Tariffs. The Global Trade Accountability Act (S. 691, introduced March 16 by Sen. Lee, R-Utah) would require both chambers of Congress to affirmatively approve of any unilateral trade actions by the president before they could take effect. Such actions would include increases in tariffs or duties, tightening of tariff-rate quotas or quantitative restrictions on imports, and other restrictions or prohibitions on imports. The bill does allow for national emergency exceptions for 90 days, after which the president would still have to obtain approval from both chambers of Congress.

Buy American. The Act (S. 732, introduced March 11 by Sen. Murphy, D-Conn.) would direct the General Services Administration to establish a central, publicly-available website to collect and display information about each requested waiver to Buy American laws. A press release from Murphy’s office said this website would allow manufacturers and other interested parties to identify contract opportunities and hold federal agencies accountable for abusing Buy American waivers. It would also give manufacturers the chance to challenge pending waivers sought by federal agencies.

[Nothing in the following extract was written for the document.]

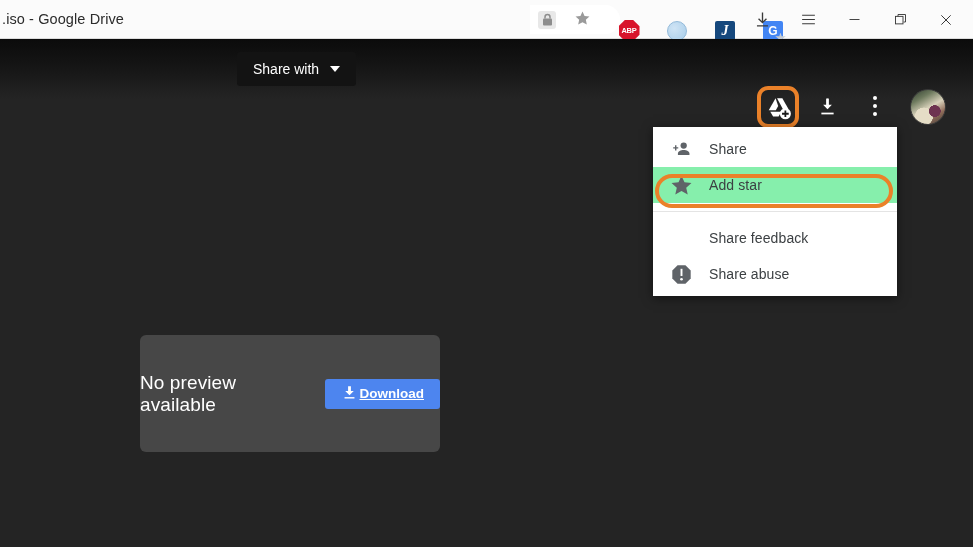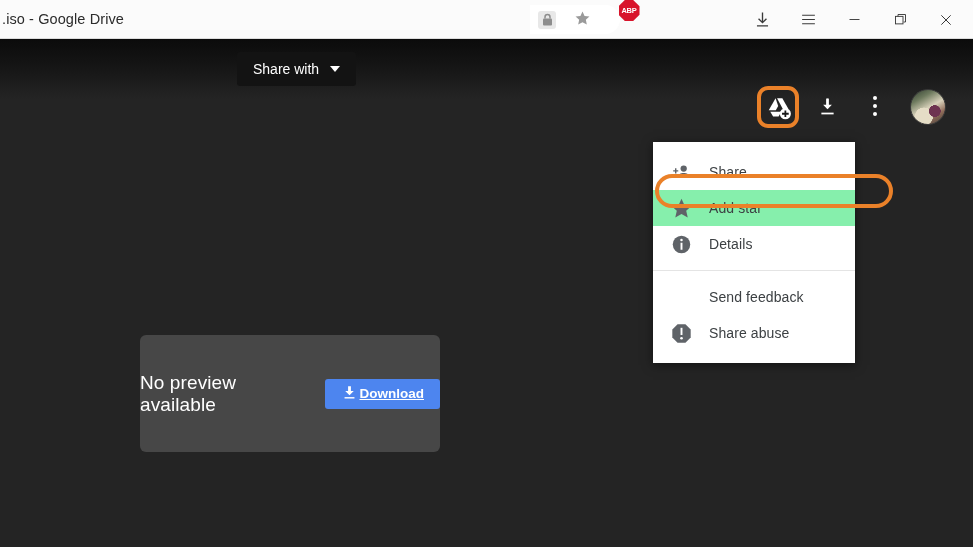"ABP" .ext-row { flex-direction: column -> none; top: 0 -> 11px }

Exports. The Building Rural Investments, Development, and Growth for the Economy Act (H.R. 1701, introduced March 9 by Rep. Miller, R-W.V.) would direct the departments of Commerce and State to promote exports of goods from rural regions, with a focus on small businesses, and to facilitate foreign investments into U.S. rural communities.

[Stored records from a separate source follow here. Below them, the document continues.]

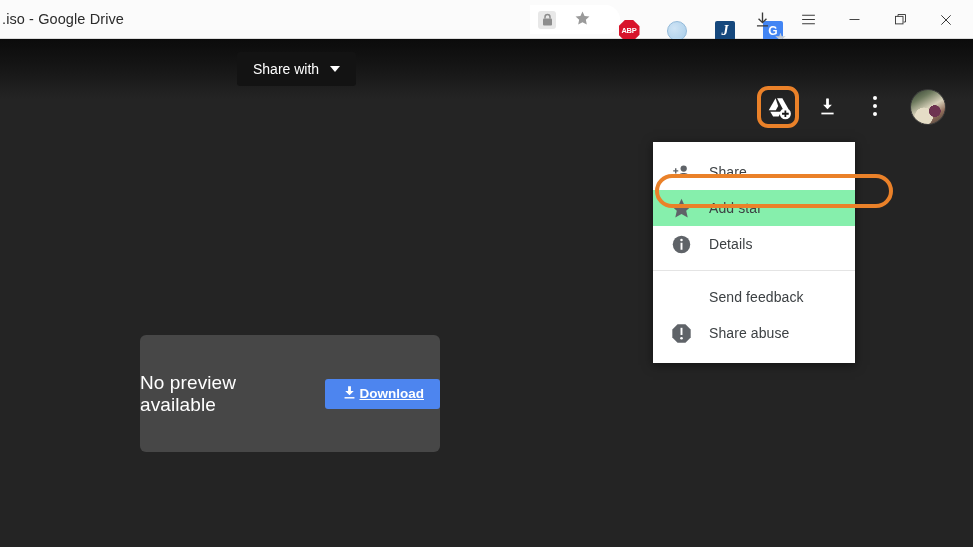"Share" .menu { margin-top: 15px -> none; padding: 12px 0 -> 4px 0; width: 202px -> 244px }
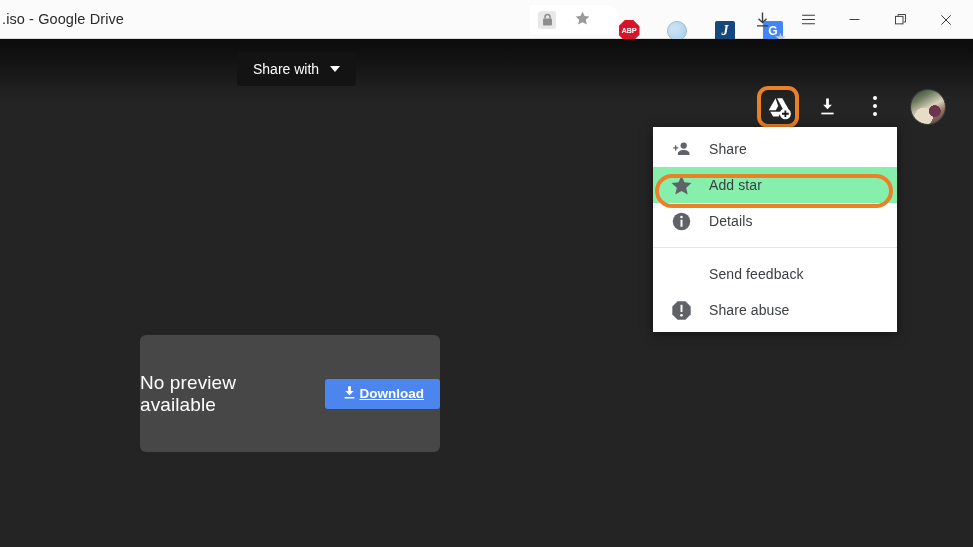"Details" div.menu-item { html: <div> <span> <svg> <circle></circle> <rect></rect> <circle></circle> </svg> </span> <span>Details</span> </div> -> none }
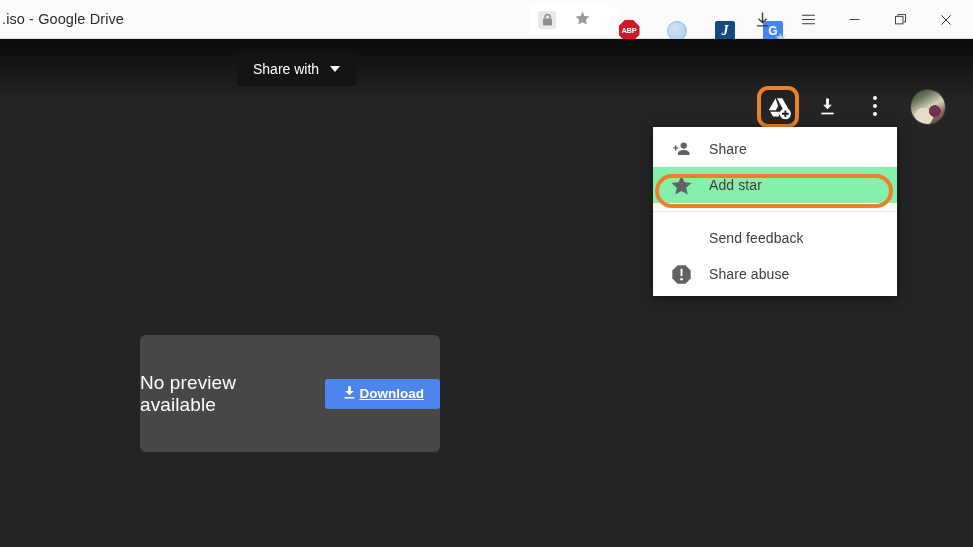"Send feedback" span.mi-label { text: Send -> Share }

S. 707 (introduced March 11 by Sen. Wicker, R-Miss.) and H.R. 1819 (introduced March 11 by Rep. Garamendi, D-Calif.) would require a certain percentage of natural gas and crude oil exports to be transported on U.S.-built and -flagged vessels.

Invasive Species. The Lacey Act Amendments of 2021 (S. 626, introduced March 9 by Sen. Rubio, R-Fla.) would enhance protections against the importation and transport between states of injurious species. A press release from Rubio’s office said this bill would (1) correct the negative impacts of a 2017 federal court decision that diminished the Fish and Wildlife Service’s ability to manage the establishment and spread of invasive species in the U.S. and (2) grant authority for emergency designation of species that pose an imminent threat and authority to prohibit imports of wildlife species not yet in trade until they have been assessed for injuriousness. 

China. The Strengthening Trade, Regional Alliances, Technology, and Economic and Geopolitical Initiatives Concerning China Act (S. 687, introduced March 10 by Sen. Risch, R-Idaho) would advance a policy for managed strategic competition with China.